Spearphone Attack: Spy On Calls, Voice Notes, and Multimedia
According to the researchers, the Spearphone attack can be used to learn about the contents of the audio played by the victim—selected from the device gallery over the Internet, or voice notes received over the instant messaging applications like WhatsApp.
"The proposed attack can eavesdrop on voice calls to compromise the speech privacy of a remote end-user in the call," the researchers explain.
"Personal information such as social security number, birthday, age, credit card details, banking account details, etc. consist mostly of numerical digits. So, we believe that the limitation of our dataset size should not downplay the perceived threat level of our attack."
Researchers also tested their attack against phone's smart voice assistants, including Google Assistant and Samsung Bixby, and successfully captured response (output results) to a user query over the phone's loudspeaker.

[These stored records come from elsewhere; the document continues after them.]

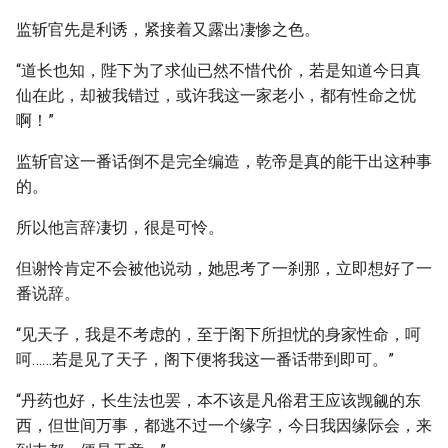
监斩官先是利诱，紧接着又露出凄惨之色。
“道长也知，陛下为了求仙已然不惜代价，若是知道今日真
仙在此，却被我错过，或许我这一家老小，都有性命之忧
啊！”
监斩官这一番话倒不是完全编造，乾帝是真的能干出这种事
的。
所以他言辞凄切，很是可怜。
但谢怜肯定不会被他说动，她思考了一刹那，立即想好了一
番说辞。
“见天子，我是不考虑的，至于阁下所担忧的身家性命，呵
呵……若是见了天子，阁下便将我这一番话带到即可。”
“丹药也好，长生法也罢，本不该是凡俗君王应该觊觎的东
西，但世间万事，都逃不过一个缘字，今日我因缘际会，来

The researchers believe that by using known techniques and tools, their Spearphone attack has "significant value as it can be created by low-profile attackers."
Besides this, Spearphone attack can also be used to simply determine some other user's speech characteristics, including gender classification, with over 90% accuracy, and speaker identification, with over 80% accuracy.
"For example, an attacker can learn if a particular individual (a person of interest under surveillance by law enforcement) was in contact with the phone owner at a given time," the researchers say.
Nitesh Saxena also confirmed The Hacker News that the attack can not be used to capture targeted users' voice or their surroundings because "that is not strong enough to affect the phone's motion sensors, especially given the low sampling rates imposed by the OS," and thus also doesn't interfere with the accelerometer readings.
For more details, we encourage our readers to head onto the full research paper [PDF], titled "Spearphone: A Speech Privacy Exploit via Accelerometer-Sensed Reverberations from Smartphone Loudspeakers."
The paper also discussed some possible mitigation techniques that may help prevent such attacks, as well as a few limitations, including low sampling rate and variation in maximum volume and voice quality of different phone that could negatively impact the accelerometer readings.
In a previous report, we also explained how malware apps were found using motion-sensors of infected Android devices to avoid detection by monitoring if the device is running in a run emulator or belongs to a legitimate user with movements.